Work to complete
Exactly the lines from the top of the records below through the one containing "- 🌍 **Full Internationalization**" must be set down, with no line added or dropped.

Data entries:

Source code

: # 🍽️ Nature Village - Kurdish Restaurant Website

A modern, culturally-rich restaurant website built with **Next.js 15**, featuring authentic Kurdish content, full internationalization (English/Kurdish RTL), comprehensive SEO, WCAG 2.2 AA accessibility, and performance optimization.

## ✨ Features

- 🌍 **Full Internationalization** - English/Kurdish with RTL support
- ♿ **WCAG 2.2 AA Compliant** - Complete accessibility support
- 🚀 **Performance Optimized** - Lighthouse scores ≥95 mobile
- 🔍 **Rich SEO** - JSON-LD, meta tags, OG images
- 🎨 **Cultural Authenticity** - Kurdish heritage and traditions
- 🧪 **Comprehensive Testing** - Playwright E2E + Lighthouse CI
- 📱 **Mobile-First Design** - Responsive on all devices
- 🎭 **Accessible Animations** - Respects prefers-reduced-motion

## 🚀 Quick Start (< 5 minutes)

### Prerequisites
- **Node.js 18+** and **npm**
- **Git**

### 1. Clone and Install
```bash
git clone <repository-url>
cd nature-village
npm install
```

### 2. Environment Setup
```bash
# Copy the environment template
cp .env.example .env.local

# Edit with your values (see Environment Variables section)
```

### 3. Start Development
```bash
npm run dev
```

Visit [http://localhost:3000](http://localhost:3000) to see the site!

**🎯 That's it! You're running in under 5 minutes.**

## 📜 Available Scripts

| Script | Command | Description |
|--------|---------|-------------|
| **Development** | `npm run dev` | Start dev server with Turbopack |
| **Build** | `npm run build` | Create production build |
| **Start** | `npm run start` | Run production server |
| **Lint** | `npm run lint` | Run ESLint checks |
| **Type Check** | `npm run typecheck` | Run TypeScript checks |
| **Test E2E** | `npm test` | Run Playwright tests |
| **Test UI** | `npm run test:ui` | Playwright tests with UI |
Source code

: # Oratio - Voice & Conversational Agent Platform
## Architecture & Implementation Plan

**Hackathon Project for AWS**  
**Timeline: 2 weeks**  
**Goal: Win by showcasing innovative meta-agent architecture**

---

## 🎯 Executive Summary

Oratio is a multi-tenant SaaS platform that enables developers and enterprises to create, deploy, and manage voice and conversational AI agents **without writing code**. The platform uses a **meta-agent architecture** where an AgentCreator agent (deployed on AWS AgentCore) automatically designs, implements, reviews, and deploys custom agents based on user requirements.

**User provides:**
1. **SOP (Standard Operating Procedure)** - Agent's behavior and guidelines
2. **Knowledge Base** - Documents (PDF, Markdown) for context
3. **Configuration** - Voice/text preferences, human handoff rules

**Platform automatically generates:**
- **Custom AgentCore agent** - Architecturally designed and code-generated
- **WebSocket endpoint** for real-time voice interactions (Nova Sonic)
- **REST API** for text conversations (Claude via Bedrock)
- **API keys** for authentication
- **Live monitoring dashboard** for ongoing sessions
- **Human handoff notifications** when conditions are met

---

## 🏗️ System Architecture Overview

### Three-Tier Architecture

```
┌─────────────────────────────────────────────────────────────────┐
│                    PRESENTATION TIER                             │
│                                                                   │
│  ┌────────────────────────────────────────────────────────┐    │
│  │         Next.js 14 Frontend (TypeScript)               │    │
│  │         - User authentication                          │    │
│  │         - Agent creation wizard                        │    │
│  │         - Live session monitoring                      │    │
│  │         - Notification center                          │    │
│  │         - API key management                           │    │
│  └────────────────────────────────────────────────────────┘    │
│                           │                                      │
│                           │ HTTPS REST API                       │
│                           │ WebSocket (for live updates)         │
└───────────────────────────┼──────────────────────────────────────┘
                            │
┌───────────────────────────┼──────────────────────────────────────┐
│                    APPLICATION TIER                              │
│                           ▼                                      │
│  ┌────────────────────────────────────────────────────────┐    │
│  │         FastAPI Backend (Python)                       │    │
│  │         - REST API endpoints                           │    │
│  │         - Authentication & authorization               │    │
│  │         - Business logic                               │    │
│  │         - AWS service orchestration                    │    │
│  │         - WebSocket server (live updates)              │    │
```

Answer to the problem
Source code

: # 🍽️ Nature Village - Kurdish Restaurant Website

A modern, culturally-rich restaurant website built with **Next.js 15**, featuring authentic Kurdish content, full internationalization (English/Kurdish RTL), comprehensive SEO, WCAG 2.2 AA accessibility, and performance optimization.

## ✨ Features

- 🌍 **Full Internationalization** - English/Kurdish with RTL support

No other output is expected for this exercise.